┌──

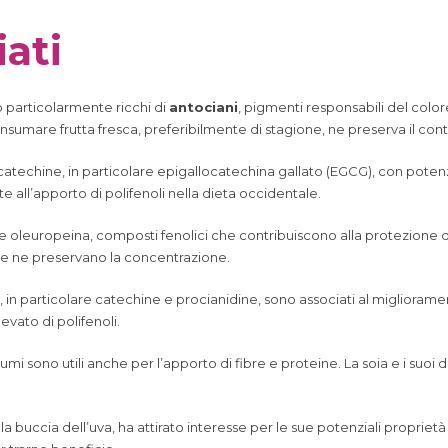
ati
no particolarmente ricchi di
antociani
, pigmenti responsabili del color
nsumare frutta fresca, preferibilmente di stagione, ne preserva il cont
 catechine, in particolare epigallocatechina gallato (EGCG), con potenzi
te all’apporto di polifenoli nella dieta occidentale.
e oleuropeina, composti fenolici che contribuiscono alla protezione da
ure ne preservano la concentrazione.
o, in particolare catechine e procianidine, sono associati al migliora
vato di polifenoli.
legumi sono utili anche per l’apporto di fibre e proteine. La soia e i suo
lla buccia dell’uva, ha attirato interesse per le sue potenziali propri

└──

Problem to work on: The lines to reproduce run from the line containing "vato di polifenoli." to the end of the listing; write them out exactly and add nothing.

Your solution:
vato di polifenoli.
legumi sono utili anche per l’apporto di fibre e proteine. La soia e i suo
lla buccia dell’uva, ha attirato interesse per le sue potenziali propri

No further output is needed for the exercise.